We know, volume of cone $=\dfrac{1}{3}\pi {{r}^{2}}h$ ………. (1)
Here, $h=48$cm and $r=12$cm.
So substituting above values in (1) we get,
volume of cone $=\dfrac{1}{3}\pi \times {{(12)}^{2}}\times 48$
volume of cone $=\pi \times {{(12)}^{2}}\times 16$ ………… (2)
Now, volume of sphere $=\dfrac{4}{3}\pi {{R}^{3}}$ ………….. (3)
So, since the cone is reshaped to sphere both the volumes will be the same.
volume of sphere$=$volume of cone $=\dfrac{4}{3}\pi {{R}^{3}}=\pi \times {{(12)}^{2}}\times 16$
now simplifying we get,
$\dfrac{4}{3}\pi {{R}^{3}}=\pi \times {{(12)}^{2}}\times 16$
$\Rightarrow{{R}^{3}}=\dfrac{3}{4}\times {{(12)}^{2}}\times 16$
$\Rightarrow{{R}^{3}}=3\times {{(12)}^{2}}\times 4$
$\Rightarrow{{R}^{3}}=12\times {{(12)}^{2}}$
$\Rightarrow{{R}^{3}}={{(12)}^{3}}$
So taking cube root we get,
$R=12$cm

Therefore, we get radius of sphere as $12$cm.

Additional information:
A cone is a three-dimensional shape in geometry that narrows smoothly from a flat base (usually circular base) to a point (which forms an axis to the centre of base) called the apex or vertex.
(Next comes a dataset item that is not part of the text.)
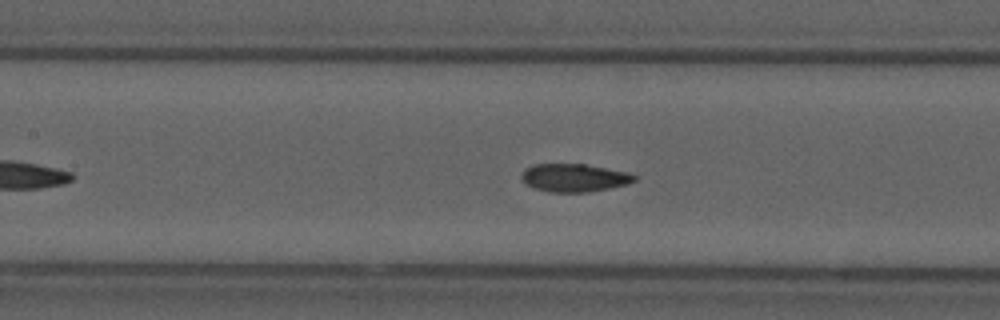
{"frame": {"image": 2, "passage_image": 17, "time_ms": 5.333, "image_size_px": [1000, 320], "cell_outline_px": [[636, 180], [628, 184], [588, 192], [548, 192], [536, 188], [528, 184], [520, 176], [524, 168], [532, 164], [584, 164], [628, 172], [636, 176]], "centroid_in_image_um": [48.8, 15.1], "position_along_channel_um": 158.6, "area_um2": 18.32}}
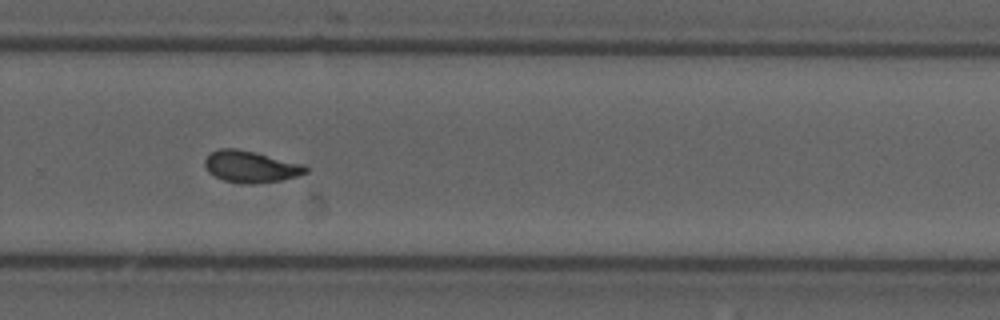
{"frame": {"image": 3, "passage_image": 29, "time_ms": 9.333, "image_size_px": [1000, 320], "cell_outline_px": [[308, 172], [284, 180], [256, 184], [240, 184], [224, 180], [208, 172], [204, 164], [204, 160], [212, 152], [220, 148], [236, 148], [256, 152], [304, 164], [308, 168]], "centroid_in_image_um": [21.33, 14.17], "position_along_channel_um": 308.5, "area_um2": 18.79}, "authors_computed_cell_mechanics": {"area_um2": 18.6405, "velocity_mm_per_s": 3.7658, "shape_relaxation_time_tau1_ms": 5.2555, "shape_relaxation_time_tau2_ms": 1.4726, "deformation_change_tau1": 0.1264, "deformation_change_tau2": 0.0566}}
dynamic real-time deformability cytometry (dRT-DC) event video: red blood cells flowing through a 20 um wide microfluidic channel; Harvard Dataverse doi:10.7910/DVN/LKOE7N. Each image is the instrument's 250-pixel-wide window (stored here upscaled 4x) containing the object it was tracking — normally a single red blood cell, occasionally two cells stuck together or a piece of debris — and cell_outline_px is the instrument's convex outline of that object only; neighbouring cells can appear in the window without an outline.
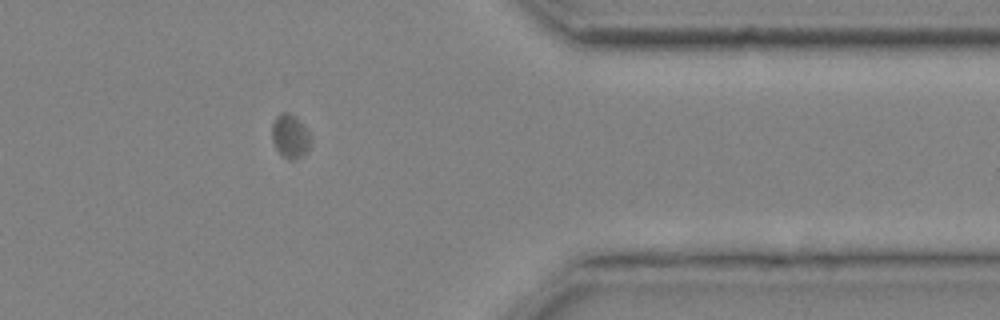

We can also define the cone as a pyramid which has a circular cross-section, unlike a pyramid which has a triangular cross-section. These cones are also stated as a circular cone
A sphere is an object that is an absolutely round geometrical shape in three-dimensional space. Like a circle in 2D space, a sphere is a three-dimensional shape and it is mathematically defined as a set of points from the given point called “centre” with an equal distance called radius “r” in the three-dimensional space of Euclidean space. The diameter “d’ is twice the radius. The pair of points that connect the opposite sides of a sphere is called “antipodes”. The sphere is sometimes interchangeably called “ball”.

Note:
The only point which is important in the above problem is that as the cone is reshaped to the sphere, so the volume of sphere and volume of a cone is equal. From this assumption, the whole problem can be solved.
Also, volume of cone $=\dfrac{1}{3}\pi {{r}^{2}}h$ and volume of sphere $=\dfrac{4}{3}\pi {{R}^{3}}$.